During their careers, most professional athletes have a string of injuries. They suffer for a bit—or a lot—for glory. During the recent dustup between Floyd Mayweather and Manny Pacquiao, the latter party emerged scathed. He turned to his orthopedic surgeon, Neal ElAttrache, M.D., for advice and ultimately, an operating room. Dr. ElAttrache, who is with the Kerlan-Jobe Orthopaedic Clinic in Los Angeles, tells OTW, “Manny was having shoulder pain during his training period. This was several weeks before the fight…it was essentially an aggravation of an old injury. This is pretty standard for fighters, and there is no such thing as pristine tissue in high level athletes.

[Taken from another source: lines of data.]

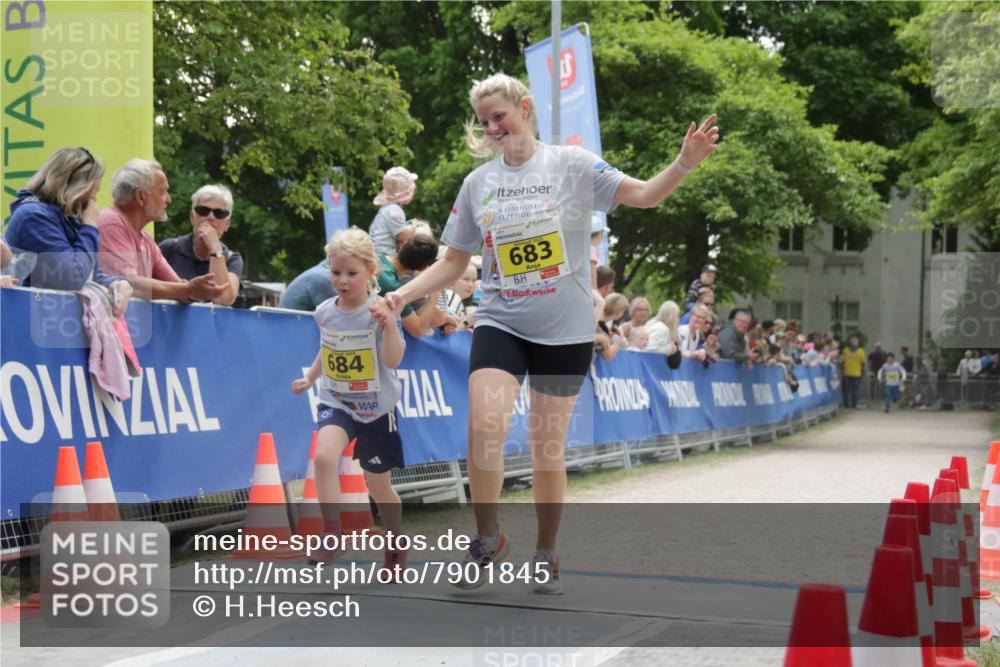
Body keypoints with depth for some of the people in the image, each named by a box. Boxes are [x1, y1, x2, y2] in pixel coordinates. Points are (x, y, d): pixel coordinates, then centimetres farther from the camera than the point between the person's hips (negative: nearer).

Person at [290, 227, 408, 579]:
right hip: (336, 403, 3)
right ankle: (331, 533, -17)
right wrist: (309, 378, 19)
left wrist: (389, 324, -39)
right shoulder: (325, 312, -2)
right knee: (324, 455, -28)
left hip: (376, 408, -3)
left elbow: (393, 359, -26)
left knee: (378, 486, 9)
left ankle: (395, 548, 33)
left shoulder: (378, 310, -15)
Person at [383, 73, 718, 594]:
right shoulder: (477, 183, 7)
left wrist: (685, 163, -28)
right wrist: (404, 294, -1)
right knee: (484, 424, -20)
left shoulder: (572, 164, -2)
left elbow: (644, 195, -10)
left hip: (566, 329, -1)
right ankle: (487, 538, 0)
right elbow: (453, 263, 12)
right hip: (500, 323, 2)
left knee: (547, 445, 5)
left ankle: (546, 556, 22)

We treated the aggravation (with permission from U.S. Anti-Doping Agency) and he was back to his normal strength going into the fight.”

“Manny approached me with the question, ‘Is this the type of injury that will heal on its own or will it continue to cause me problems?’ I let him know that a re-injury was possible, and that if this occurred then it would take time away from his training and/or competitions. It is often best to repair a rotator cuff before the tear gets bigger and when patients are younger because then the patient heals better.”

“He wanted to avoid a re-injury, so we proceeded with the surgery. He had healthy tissue and bone and suturing was very easy. We performed a type of arthroscopic repair that I developed…one which has shown to be the strongest type of rotator cuff repair we have today.”

“So far his postop period is going well. He is in the Philippines and I will see him in a couple of weeks. If he wants to continue boxing then I see no reason why he can’t get back in the ring. Our goals for this early phase are for the repair to settle and to avoid damaging the suture tendon portion of the repair. We are allowing early motion, but not enough to stress the repair. Range of motion (ROM) is limited over the first 6 weeks; then we go for full ROM and begin strengthening at about 12 weeks. I will allow him to begin training in 6 months and he should be able to compete in 9-12 months.”